# [REQUIREMENTS]
Extract every one of the lines below and reproduce each verbatim, in its original order.

--- Begin ---

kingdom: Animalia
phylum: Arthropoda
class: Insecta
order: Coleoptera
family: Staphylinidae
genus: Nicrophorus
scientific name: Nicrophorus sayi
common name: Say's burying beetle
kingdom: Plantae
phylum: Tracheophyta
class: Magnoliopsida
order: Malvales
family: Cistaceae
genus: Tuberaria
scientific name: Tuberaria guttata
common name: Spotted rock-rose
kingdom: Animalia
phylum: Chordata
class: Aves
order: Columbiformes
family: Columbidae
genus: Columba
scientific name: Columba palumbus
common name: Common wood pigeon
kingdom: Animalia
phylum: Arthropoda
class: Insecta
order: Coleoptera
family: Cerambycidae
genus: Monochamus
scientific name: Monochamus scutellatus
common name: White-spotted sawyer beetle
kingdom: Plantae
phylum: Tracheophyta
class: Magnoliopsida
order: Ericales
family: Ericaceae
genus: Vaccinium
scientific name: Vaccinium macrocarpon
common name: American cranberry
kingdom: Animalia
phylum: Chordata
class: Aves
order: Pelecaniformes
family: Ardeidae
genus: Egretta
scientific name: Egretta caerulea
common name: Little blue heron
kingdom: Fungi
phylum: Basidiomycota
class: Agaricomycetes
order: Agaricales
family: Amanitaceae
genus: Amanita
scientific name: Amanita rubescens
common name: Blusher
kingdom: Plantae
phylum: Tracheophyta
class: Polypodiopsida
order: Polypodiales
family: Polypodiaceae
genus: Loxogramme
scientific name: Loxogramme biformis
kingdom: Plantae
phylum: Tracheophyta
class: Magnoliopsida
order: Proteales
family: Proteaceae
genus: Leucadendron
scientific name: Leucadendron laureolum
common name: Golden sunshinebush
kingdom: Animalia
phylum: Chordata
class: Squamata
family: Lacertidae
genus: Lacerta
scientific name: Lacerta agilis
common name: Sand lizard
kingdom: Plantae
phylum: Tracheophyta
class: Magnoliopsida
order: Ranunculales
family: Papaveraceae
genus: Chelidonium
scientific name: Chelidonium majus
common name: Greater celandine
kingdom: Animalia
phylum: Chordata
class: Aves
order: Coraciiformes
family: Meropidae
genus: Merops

--- End ---

# [EXERCISE RESULT]
kingdom: Animalia
phylum: Arthropoda
class: Insecta
order: Coleoptera
family: Staphylinidae
genus: Nicrophorus
scientific name: Nicrophorus sayi
common name: Say's burying beetle
kingdom: Plantae
phylum: Tracheophyta
class: Magnoliopsida
order: Malvales
family: Cistaceae
genus: Tuberaria
scientific name: Tuberaria guttata
common name: Spotted rock-rose
kingdom: Animalia
phylum: Chordata
class: Aves
order: Columbiformes
family: Columbidae
genus: Columba
scientific name: Columba palumbus
common name: Common wood pigeon
kingdom: Animalia
phylum: Arthropoda
class: Insecta
order: Coleoptera
family: Cerambycidae
genus: Monochamus
scientific name: Monochamus scutellatus
common name: White-spotted sawyer beetle
kingdom: Plantae
phylum: Tracheophyta
class: Magnoliopsida
order: Ericales
family: Ericaceae
genus: Vaccinium
scientific name: Vaccinium macrocarpon
common name: American cranberry
kingdom: Animalia
phylum: Chordata
class: Aves
order: Pelecaniformes
family: Ardeidae
genus: Egretta
scientific name: Egretta caerulea
common name: Little blue heron
kingdom: Fungi
phylum: Basidiomycota
class: Agaricomycetes
order: Agaricales
family: Amanitaceae
genus: Amanita
scientific name: Amanita rubescens
common name: Blusher
kingdom: Plantae
phylum: Tracheophyta
class: Polypodiopsida
order: Polypodiales
family: Polypodiaceae
genus: Loxogramme
scientific name: Loxogramme biformis
kingdom: Plantae
phylum: Tracheophyta
class: Magnoliopsida
order: Proteales
family: Proteaceae
genus: Leucadendron
scientific name: Leucadendron laureolum
common name: Golden sunshinebush
kingdom: Animalia
phylum: Chordata
class: Squamata
family: Lacertidae
genus: Lacerta
scientific name: Lacerta agilis
common name: Sand lizard
kingdom: Plantae
phylum: Tracheophyta
class: Magnoliopsida
order: Ranunculales
family: Papaveraceae
genus: Chelidonium
scientific name: Chelidonium majus
common name: Greater celandine
kingdom: Animalia
phylum: Chordata
class: Aves
order: Coraciiformes
family: Meropidae
genus: Merops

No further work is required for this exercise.